With the pictures removed, the data below must be transcribed in full and exactly.

══ RECORDS FOR THIS EXERCISE

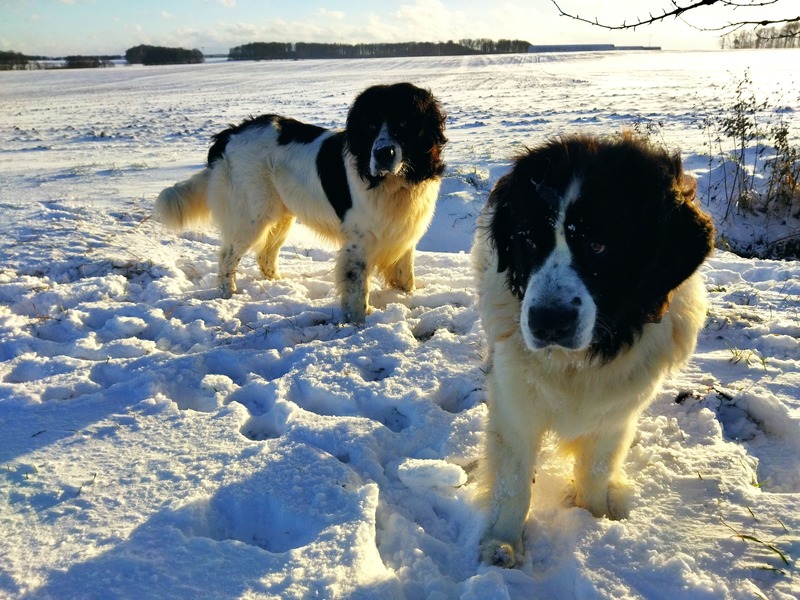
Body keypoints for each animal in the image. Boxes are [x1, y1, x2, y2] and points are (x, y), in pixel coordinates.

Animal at [154, 82, 446, 323]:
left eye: (404, 123)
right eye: (371, 126)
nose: (383, 153)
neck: (395, 183)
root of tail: (229, 134)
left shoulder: (403, 233)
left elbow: (405, 276)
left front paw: (405, 298)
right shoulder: (358, 241)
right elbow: (357, 288)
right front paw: (358, 323)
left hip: (281, 215)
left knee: (265, 255)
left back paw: (279, 286)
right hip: (251, 215)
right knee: (228, 256)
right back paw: (228, 295)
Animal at [472, 132, 715, 568]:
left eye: (599, 245)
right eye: (529, 239)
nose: (548, 322)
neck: (582, 359)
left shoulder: (616, 412)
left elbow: (596, 468)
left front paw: (593, 520)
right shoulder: (515, 400)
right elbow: (514, 478)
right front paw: (502, 542)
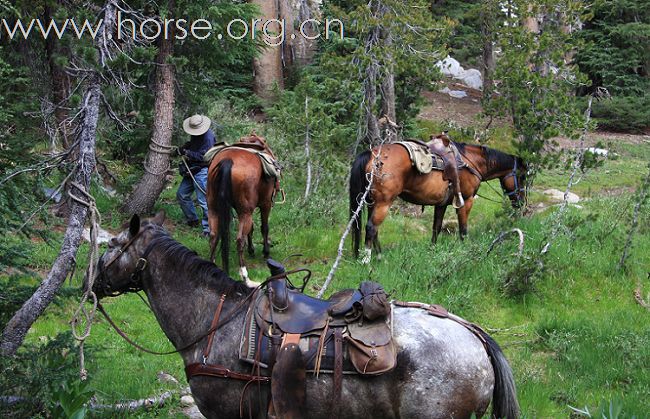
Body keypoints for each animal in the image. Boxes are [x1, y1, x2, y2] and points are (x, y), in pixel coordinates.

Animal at [206, 134, 278, 286]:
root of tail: (228, 161)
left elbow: (252, 228)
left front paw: (252, 250)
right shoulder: (266, 204)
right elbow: (264, 227)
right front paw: (265, 251)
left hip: (213, 209)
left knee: (213, 237)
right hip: (246, 212)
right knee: (239, 240)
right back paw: (245, 276)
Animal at [350, 143, 528, 264]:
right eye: (522, 176)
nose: (521, 203)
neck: (471, 162)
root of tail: (373, 155)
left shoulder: (441, 204)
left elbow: (437, 227)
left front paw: (432, 250)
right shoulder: (466, 201)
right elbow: (463, 229)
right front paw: (465, 250)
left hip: (372, 202)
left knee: (373, 229)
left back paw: (380, 256)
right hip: (384, 202)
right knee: (371, 227)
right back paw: (366, 260)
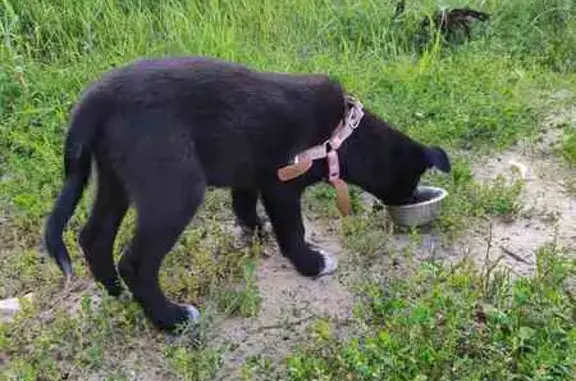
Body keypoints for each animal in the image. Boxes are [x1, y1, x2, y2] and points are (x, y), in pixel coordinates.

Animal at [44, 55, 450, 330]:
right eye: (412, 182)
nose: (412, 200)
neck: (339, 137)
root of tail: (95, 101)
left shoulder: (249, 177)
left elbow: (244, 207)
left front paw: (256, 236)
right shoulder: (282, 184)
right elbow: (293, 231)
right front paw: (311, 264)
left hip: (115, 179)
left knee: (94, 237)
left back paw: (115, 291)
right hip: (175, 188)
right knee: (136, 261)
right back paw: (171, 319)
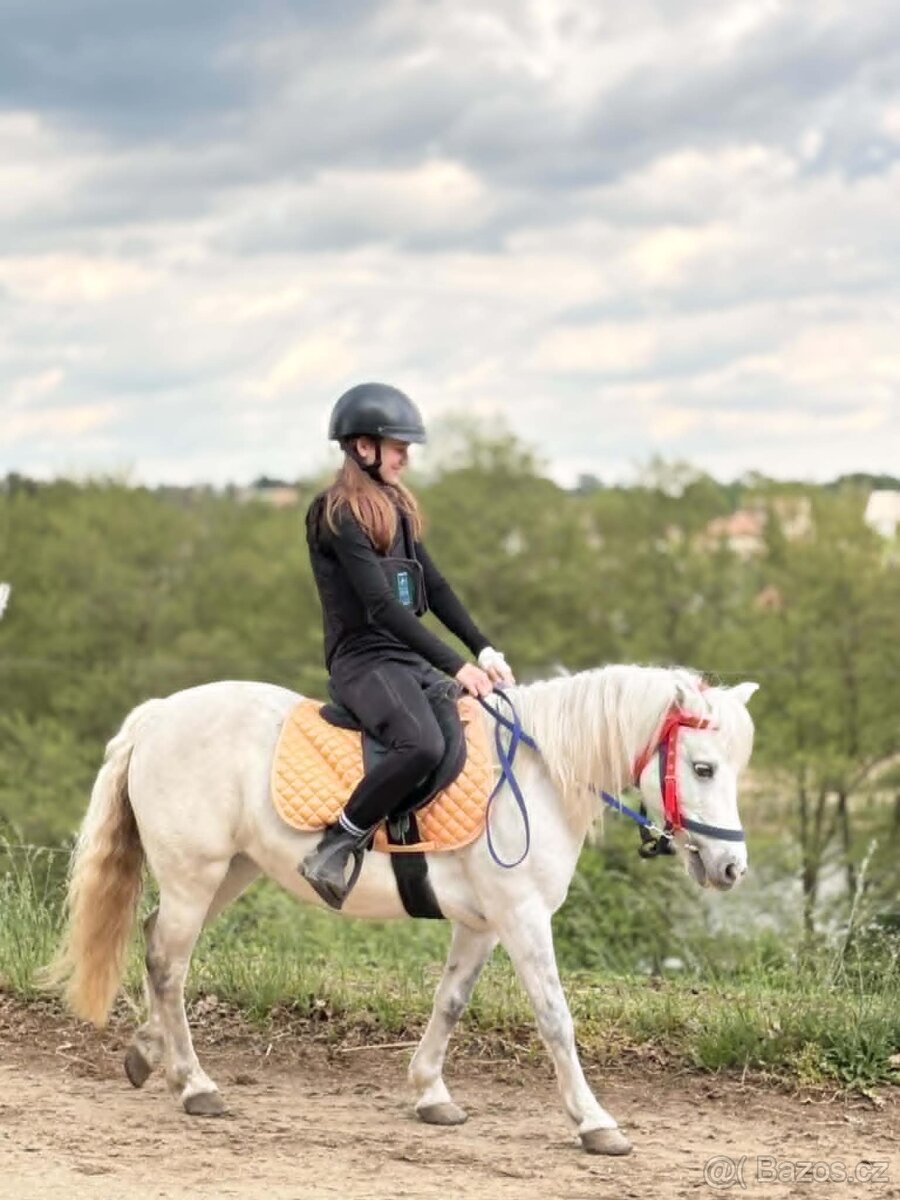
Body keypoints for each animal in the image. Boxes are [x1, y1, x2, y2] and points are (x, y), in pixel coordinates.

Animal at [47, 664, 757, 1156]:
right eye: (702, 767)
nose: (731, 868)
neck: (537, 777)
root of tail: (160, 714)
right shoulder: (523, 918)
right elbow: (556, 1018)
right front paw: (595, 1122)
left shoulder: (482, 925)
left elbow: (450, 1003)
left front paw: (430, 1094)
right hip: (195, 875)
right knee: (169, 963)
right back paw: (195, 1084)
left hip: (228, 873)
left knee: (158, 948)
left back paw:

════

> **COMPLETED TASK**
Body keypoints for each animal in the image. Boxes are [x1, y1, x2, y2] and points are (x, y), in pixel coordinates.

Animal at [154, 82, 446, 323]:
left eye: (404, 123)
right eye: (371, 126)
nose: (383, 153)
neck: (395, 183)
root of tail: (229, 134)
left shoulder: (403, 233)
left elbow: (405, 276)
left front paw: (405, 298)
right shoulder: (358, 241)
right elbow: (357, 288)
right front paw: (358, 323)
left hip: (281, 215)
left knee: (265, 255)
left back paw: (279, 286)
right hip: (251, 215)
right knee: (228, 256)
right back paw: (228, 295)
Animal at [472, 132, 715, 568]:
left eye: (599, 245)
right eye: (529, 239)
nose: (548, 322)
neck: (582, 359)
left shoulder: (616, 412)
left elbow: (596, 468)
left front paw: (593, 520)
right shoulder: (515, 400)
right elbow: (514, 478)
right front paw: (502, 542)
Body keypoints for each animal in the image. Boxes are [x1, y1, x2, y2] and points are (x, y), in pixel coordinates.

Animal at [206, 134, 278, 286]:
root of tail: (228, 161)
left elbow: (252, 228)
left front paw: (252, 250)
right shoulder: (266, 204)
right elbow: (264, 227)
right front paw: (265, 251)
left hip: (213, 209)
left knee: (213, 237)
right hip: (246, 212)
right knee: (239, 240)
right back paw: (245, 276)
Animal at [350, 143, 528, 264]:
right eye: (522, 176)
nose: (521, 203)
neck: (471, 162)
root of tail: (373, 155)
left shoulder: (441, 204)
left elbow: (437, 227)
left front paw: (432, 250)
right shoulder: (466, 201)
right elbow: (463, 229)
right front paw: (465, 250)
left hip: (372, 202)
left knee: (373, 229)
left back paw: (380, 256)
right hip: (384, 202)
right knee: (371, 227)
right back paw: (366, 260)
Body keypoints for each animal in the image. Boxes are [x1, y1, x2, y2] and points are (x, y), in pixel coordinates.

Animal at [44, 55, 450, 330]:
right eye: (412, 182)
nose: (412, 200)
neck: (339, 137)
root of tail: (95, 101)
left shoulder: (249, 177)
left elbow: (244, 207)
left front paw: (256, 236)
right shoulder: (282, 184)
right elbow: (293, 231)
right front paw: (311, 264)
left hip: (115, 179)
left knee: (94, 237)
left back paw: (115, 291)
right hip: (175, 188)
right knee: (136, 261)
right back paw: (171, 319)
Body keypoints for each animal in the image. Boxes are [x1, y1, x2, y2] and points are (x, y), in pixel coordinates.

Animal at [47, 664, 757, 1156]:
right eye: (702, 767)
nose: (731, 868)
neck: (537, 777)
root of tail: (160, 714)
right shoulder: (523, 918)
right elbow: (556, 1018)
right front paw: (595, 1122)
left shoulder: (482, 925)
left elbow: (450, 1003)
left front paw: (430, 1094)
right hip: (195, 875)
right knee: (169, 963)
right back paw: (195, 1084)
left hip: (228, 873)
left knee: (158, 948)
left back paw:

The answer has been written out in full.